Проезжающая машина осветила две странные фигурки. Одна — дрожащая, обтянутая мокрыми лосинами и ярким спортивным купальником, в покрасневших от слез глазах боль и напряжение. Другая — закутанная в полотенце, которое она придерживала у горла двумя руками.
— Холодно, однако, — сказала преследовательница: закутанная в полотенце, она походила на чукчу. И выглядело это весьма забавно, так что прохожие невольно фыркали от смеха.
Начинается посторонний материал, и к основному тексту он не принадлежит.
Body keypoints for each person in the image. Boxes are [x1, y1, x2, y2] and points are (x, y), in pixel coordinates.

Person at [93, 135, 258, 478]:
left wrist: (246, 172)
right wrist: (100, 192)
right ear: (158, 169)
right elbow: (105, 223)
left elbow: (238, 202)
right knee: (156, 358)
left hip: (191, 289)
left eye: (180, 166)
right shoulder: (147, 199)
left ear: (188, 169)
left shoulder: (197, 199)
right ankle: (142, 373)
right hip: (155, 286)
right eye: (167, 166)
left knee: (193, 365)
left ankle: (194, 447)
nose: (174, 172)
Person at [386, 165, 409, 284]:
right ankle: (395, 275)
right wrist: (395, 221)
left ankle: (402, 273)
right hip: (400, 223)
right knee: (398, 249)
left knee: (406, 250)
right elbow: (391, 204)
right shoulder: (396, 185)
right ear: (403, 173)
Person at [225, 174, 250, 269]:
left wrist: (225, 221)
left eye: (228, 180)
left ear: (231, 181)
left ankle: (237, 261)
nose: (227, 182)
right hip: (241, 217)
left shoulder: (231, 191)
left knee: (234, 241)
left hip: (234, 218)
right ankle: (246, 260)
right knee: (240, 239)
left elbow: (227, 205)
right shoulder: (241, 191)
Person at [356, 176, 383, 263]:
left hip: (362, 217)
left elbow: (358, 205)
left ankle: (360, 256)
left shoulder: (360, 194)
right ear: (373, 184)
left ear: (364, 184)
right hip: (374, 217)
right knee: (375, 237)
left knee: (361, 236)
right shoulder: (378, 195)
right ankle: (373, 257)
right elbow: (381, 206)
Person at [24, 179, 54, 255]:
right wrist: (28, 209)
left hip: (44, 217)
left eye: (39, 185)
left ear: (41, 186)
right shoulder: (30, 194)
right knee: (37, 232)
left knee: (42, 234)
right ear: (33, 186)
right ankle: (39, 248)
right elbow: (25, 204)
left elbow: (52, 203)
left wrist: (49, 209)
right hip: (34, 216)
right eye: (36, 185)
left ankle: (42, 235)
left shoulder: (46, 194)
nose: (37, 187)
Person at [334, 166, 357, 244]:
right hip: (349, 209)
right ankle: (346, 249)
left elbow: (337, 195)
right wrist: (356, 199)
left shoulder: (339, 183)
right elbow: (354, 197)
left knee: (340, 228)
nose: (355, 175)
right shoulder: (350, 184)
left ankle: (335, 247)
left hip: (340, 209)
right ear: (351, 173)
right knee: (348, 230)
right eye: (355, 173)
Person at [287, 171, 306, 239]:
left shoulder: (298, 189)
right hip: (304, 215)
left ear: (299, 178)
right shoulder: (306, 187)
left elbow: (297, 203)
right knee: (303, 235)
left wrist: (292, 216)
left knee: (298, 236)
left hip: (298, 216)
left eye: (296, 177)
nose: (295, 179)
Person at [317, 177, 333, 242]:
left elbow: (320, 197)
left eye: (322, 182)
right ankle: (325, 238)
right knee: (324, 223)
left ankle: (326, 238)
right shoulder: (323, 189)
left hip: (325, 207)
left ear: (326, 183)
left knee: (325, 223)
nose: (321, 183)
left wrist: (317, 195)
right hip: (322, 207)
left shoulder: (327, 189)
Но Вете было не до веселья, она молча отвернулась.
— Титова, ты ужасная зануда! — пожурила девочка.
И тут только Веточка вспомнила: это была Кира Машкова, гимнастка из старшей группы. Та самая, что за свои двенадцать лет уже не раз побывала в золотых медалистках на областных соревнованиях, а на прошлогоднем европейском турнире получила Гран-при. И это были не единственные ее победы. Энергичная, обаятельная, хохотушка, она умела быстро находить общий язык и с педагогами, и с ребятами. И было непонятно, зачем эта жизнерадостная особа мокла под дождем рядом с малознакомой да к тому же не слишком удачливой Веточкой.
— Знаешь, у меня никогда не получалось так плавно запускать «змею», — доверительно сообщила Кира.